PERSERTIPIKATAN TANAH HAK PAKAI DIATAS TANAH NEGARA YANG BERASAL DARI TANAH KASULTANAN
MARINA PRAVITASARI, Dr. Djoko Sukisno, S.H., CN
2020 | Tesis | MAGISTER KENOTARIATANPenelitian ini bertujuan untuk mengetahui pertimbangan didaftarkannya tanah hak pakai di atas tanah negara yang semula merupakan tanah Kasultanan dan untuk mengetahui permasalahan yang muncul dengan adanya hak pakai di atas tanah negara yang semula merupakan tanah Kasultanan setelah berlaku UU Keistimewaan. Penelitian hukum ini merupakan penelitian hukum empiris dengan menggunakan penelitian lapangan yang ditelaah melalui data primer dan data sekunder. Peneltian hukum ini bersifat deskriptif. Analisis data dalam penelitian ini menggunakan metode analisis kualitatif. Hasil penelitian ini menunjukkan bahwa pertimbangan didaftarkannya tanah hak pakai di atas tanah negara yang semula merupakan tanah Kasultanan adalah saat itu belum ada pengakuan secara formal terhadap kedudukan Kasultanan sebagai badan hukum yang merupakan subjek hak milik Kasultanan, dan berdasar UU No. 3 Tahun 1950 Pemerintah DIY diamanatkan secara otonomi untuk mengatur pertanahan di DIY, sehingga Pemerintah DIY mengokupasi tanah Kasultanan dengan tujuan melindungi aset-aset tanah Kasultanan, yang pada faktanya tindakan tersebut adalah salah.
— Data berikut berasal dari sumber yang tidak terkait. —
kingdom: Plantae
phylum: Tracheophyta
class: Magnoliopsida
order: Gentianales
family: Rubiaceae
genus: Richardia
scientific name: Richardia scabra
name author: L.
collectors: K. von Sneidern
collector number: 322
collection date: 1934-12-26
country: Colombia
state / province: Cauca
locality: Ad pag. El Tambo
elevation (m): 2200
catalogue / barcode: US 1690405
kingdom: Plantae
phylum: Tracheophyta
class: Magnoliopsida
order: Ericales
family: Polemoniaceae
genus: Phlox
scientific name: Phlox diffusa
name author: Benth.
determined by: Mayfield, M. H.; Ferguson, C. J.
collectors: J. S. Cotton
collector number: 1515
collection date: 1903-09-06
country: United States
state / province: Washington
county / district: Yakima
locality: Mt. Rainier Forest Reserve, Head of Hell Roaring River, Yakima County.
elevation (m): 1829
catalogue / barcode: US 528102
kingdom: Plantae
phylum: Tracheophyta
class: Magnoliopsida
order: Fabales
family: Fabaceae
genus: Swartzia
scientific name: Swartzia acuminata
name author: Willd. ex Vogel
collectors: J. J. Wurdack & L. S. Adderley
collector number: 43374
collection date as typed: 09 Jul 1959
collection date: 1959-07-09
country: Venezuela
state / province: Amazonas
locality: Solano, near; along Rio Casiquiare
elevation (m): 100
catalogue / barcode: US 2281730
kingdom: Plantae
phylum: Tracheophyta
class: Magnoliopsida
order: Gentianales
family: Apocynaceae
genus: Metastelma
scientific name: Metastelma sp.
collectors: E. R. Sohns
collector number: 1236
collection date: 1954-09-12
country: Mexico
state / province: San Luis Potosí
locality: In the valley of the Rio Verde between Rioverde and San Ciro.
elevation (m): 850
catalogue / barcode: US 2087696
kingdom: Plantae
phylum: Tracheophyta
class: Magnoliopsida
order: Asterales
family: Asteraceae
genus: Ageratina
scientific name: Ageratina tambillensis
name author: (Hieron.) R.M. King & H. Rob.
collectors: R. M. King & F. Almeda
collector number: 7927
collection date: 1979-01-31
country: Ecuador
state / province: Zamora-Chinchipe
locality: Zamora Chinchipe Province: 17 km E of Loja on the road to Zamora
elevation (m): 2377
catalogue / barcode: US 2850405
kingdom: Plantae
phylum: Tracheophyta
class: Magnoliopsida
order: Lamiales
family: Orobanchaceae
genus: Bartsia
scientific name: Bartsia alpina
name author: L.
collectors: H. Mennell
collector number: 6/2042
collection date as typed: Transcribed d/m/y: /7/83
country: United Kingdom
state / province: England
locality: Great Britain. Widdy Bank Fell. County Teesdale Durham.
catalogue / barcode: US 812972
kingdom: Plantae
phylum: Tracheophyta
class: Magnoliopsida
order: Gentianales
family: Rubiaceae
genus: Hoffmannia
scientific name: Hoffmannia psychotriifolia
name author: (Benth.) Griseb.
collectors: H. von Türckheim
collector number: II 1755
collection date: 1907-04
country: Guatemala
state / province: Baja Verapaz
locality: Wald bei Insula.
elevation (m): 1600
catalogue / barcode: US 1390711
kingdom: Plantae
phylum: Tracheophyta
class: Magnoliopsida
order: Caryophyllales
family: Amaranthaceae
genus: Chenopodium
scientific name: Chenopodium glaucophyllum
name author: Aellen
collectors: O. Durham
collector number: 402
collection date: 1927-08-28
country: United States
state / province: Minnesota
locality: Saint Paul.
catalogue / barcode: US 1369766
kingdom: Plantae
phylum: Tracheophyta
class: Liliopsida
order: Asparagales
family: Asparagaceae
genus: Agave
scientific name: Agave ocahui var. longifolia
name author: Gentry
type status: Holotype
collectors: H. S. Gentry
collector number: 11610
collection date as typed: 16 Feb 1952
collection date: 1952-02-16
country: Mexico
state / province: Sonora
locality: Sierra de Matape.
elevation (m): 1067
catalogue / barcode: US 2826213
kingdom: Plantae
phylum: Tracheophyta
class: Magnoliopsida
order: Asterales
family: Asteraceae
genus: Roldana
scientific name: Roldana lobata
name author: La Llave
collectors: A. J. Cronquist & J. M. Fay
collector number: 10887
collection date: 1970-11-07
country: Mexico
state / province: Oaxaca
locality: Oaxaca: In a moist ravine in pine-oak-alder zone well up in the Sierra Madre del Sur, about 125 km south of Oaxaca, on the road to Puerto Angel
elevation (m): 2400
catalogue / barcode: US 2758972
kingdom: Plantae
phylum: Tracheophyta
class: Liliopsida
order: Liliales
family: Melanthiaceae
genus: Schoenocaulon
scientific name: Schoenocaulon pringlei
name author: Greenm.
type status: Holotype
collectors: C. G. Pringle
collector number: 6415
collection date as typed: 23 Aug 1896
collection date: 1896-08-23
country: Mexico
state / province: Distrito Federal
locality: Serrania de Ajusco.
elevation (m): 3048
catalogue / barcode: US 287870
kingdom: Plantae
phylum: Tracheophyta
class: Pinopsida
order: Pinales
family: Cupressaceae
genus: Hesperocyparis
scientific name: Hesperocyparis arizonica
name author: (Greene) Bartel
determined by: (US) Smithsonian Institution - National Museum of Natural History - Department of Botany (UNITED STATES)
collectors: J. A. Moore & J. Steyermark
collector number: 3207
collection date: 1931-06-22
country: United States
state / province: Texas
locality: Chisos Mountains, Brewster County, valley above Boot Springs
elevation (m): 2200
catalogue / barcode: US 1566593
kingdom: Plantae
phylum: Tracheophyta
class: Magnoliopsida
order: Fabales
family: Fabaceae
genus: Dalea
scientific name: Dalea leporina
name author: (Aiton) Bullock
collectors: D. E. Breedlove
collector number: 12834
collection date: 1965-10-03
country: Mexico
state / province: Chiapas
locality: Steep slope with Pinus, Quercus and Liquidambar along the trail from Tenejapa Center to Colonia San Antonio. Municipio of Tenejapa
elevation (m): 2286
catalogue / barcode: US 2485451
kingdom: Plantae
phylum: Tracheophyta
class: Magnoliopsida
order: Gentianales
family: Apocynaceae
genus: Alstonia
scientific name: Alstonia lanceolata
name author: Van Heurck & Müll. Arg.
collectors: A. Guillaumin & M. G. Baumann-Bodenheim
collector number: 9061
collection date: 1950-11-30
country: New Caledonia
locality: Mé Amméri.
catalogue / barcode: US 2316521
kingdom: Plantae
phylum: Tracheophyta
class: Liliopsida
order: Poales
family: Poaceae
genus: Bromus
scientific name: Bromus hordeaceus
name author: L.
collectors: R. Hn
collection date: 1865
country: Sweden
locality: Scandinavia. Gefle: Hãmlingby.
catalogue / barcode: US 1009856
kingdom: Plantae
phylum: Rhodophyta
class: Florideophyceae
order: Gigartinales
Permasalahan yang muncul setelah terbit UU Keistimewaan adalah belum terjadi kesepakatan pada proses pengembalian status tanah Kasultanan yang cukup diterbitkan dalam satu sertipikat dengan pencoretan kata "tanah negara" diganti "tanah milik Kasultanan" atau diterbitkan dua sertipikat, pertama terbit sertipikat hak milik Kasultanan, kedua dikonversi terbit sertipikat hak pakai di atas tanah Kasultanan. Selain itu, penggunaan kata "penyesuaian" status tanah Kasultanan pada Pasal 38 huruf c Perdais No. 1 Tahun 2017 tidaklah tepat, karena faktanya terdapat kesalahan administratif berupa kesalahan yuridis pada pendaftaran tanah yang dilakukan Pemerintah DIY dan BPN, dan penggunaan kata yang tepat adalah "pembatalan" tanpa permohonan dalam proses penerbitan keputusan pemberian sertipikatnya.
This study aims to find out the consideration of registering land rights with the right of use on state land which was originally from Sultanate Ground and to find out the problems that cause the right of use which was originally from Sultanate Ground after the enactment of privileges law. This legal research is empirical legal research using field research which is examined through primary data and secondary data. This legal research is descriptive. The data analyzed in this study used the qualitative analysis method. The results of this study indicate the consideration of registering land use rights on state land which was originally from Sultanate Ground was at that time there was no formal recognition position of the Sultanate as a legal entity which was the subject of the Kasultanan property, and based on Law No. 3 of 1950 DIY Government autonomously mandated to regulate land in DIY, so the DIY government occupied with the aim of protecting the assets of the Sultanate Ground, which in fact this action was wrong. The problems that arise after the issuance of the Privileges Law was there has not been an agreement on the process of restoring the status of the Sultanate Ground which is sufficient to be issued in one certificate with the words "state land" being replaced by "land belonging to the Sultanate" or with two certificates, first a certificate of ownership of the Sultanate is issued, second issued a certificate of use rights on the Sultanate Ground. In addition, the word "adjustment" in Article 38 letter c Perdais No. 1 of 2017 is not correct, due to the fact that there are juridical administrative errors in land registration and the correct word is "cancellation" without application to the process of issuing a decision to grant the certificate.